Just weeks after taking office, and despite the Trump administration insisting it sought an end to the conflict in Ukraine, President Trump’s secretary of defense Pete Hegseth would deliver a contradictory directive to Washington’s European partners in Brussels, explaining:

The U.S. is prioritizing deterring war with China in the Pacific, recognizing the reality of scarcity, and making the resourcing tradeoffs to ensure deterrence does not fail.

It also noted:

As the United States prioritizes its attention to these threats, European allies must lead from the front. 

Together, we can establish a division of labor that maximizes our comparative advantages in Europe and Pacific, respectively. 

To “lead from the front,” Secretary Hegseth urged Europe to spend more on defense including spending up to 5% of each nation’s GDP on NATO as well as for Europe to “double down and re-commit” to “Ukraine’s immediate security needs,” as well as expand Europe’s defense industrial base.

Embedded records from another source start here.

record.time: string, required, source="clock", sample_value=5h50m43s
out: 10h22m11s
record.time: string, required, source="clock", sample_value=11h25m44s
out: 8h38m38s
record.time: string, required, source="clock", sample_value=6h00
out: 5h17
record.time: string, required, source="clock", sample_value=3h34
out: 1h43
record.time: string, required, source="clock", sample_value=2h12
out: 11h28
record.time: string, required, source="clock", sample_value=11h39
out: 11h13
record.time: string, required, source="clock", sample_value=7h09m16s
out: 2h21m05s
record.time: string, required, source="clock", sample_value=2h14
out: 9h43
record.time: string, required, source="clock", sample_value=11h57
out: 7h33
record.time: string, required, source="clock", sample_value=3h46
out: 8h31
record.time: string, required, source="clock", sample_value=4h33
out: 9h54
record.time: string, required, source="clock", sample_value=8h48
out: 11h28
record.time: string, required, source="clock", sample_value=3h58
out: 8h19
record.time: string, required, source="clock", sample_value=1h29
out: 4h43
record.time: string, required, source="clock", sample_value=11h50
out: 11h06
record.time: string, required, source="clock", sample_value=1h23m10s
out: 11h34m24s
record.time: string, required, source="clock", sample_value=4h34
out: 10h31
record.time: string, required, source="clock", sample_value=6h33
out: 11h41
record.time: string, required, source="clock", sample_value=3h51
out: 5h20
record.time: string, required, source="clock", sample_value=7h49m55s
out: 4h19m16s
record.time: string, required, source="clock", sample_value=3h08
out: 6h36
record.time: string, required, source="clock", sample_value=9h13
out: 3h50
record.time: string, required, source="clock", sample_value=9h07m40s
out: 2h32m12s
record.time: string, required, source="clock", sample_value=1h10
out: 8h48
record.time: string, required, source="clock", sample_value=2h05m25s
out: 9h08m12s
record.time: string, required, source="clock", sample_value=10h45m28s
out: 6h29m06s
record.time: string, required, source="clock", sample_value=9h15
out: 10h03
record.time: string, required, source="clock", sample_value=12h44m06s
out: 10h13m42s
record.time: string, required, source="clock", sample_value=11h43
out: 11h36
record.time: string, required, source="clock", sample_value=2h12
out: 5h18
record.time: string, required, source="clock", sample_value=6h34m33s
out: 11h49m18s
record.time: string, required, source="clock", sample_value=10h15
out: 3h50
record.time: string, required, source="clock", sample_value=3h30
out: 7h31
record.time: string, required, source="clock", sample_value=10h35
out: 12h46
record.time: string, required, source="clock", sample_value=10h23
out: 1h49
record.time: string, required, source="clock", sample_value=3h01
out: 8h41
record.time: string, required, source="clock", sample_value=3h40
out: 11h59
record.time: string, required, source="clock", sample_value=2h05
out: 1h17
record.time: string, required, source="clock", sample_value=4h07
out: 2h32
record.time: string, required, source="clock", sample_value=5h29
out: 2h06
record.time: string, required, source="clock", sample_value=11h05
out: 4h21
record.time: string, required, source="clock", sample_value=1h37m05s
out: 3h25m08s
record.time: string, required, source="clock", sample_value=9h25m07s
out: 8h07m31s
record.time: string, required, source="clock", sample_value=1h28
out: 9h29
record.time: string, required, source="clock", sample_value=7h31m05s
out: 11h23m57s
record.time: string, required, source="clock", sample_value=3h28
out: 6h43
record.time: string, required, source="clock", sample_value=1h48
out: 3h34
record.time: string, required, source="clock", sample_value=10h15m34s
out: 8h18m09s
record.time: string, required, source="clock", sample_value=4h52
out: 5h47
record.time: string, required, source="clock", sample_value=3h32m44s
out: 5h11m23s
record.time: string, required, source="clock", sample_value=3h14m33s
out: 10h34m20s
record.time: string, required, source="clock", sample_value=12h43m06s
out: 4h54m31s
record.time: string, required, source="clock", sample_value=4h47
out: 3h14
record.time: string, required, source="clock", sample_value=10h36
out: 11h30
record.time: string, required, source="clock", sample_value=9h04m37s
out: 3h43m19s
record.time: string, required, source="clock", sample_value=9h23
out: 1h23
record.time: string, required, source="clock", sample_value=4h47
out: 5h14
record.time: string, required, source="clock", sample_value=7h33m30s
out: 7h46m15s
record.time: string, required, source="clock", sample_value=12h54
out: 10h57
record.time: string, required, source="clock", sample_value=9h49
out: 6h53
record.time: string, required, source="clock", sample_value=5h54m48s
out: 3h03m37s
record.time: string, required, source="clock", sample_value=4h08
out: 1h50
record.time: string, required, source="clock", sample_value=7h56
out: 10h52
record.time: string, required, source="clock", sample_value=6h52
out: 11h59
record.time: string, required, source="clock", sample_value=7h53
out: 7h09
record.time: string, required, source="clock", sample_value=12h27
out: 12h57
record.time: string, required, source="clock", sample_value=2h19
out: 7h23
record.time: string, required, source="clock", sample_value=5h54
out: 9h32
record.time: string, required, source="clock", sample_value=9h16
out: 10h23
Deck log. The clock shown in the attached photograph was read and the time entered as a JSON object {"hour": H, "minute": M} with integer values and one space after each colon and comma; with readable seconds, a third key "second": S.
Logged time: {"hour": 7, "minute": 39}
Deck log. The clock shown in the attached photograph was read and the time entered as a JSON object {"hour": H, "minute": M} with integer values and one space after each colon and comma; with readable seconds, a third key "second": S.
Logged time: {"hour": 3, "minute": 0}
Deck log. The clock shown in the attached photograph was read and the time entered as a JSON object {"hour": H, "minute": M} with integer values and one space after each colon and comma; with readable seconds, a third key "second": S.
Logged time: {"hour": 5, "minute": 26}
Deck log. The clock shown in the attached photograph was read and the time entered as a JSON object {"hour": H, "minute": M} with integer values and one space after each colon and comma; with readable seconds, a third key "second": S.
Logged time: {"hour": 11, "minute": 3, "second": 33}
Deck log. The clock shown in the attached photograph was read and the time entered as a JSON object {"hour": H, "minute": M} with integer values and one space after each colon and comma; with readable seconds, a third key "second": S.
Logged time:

More alarmingly, Secretary Hegseth called for European troops to serve as “peacekeepers” in Ukraine as part of a non-NATO security guarantee.

While Secretary Hegseth specifically said during his remarks in Brussels that “this must not be Minsk 3.0,” what he was describing couldn’t be called anything else.

The obvious intention was to freeze what was and still is a failing US proxy war against Russia, with European troops sent into Ukraine to deter further Russian advances. With the conflict frozen, the US and Europe could rearm, expand their respective military industrial bases, and also rearm and reorganize Ukraine’s armed forces up to and until a point in the future when factors on the ground tilted better in Washington’s favor and hostilities could resume.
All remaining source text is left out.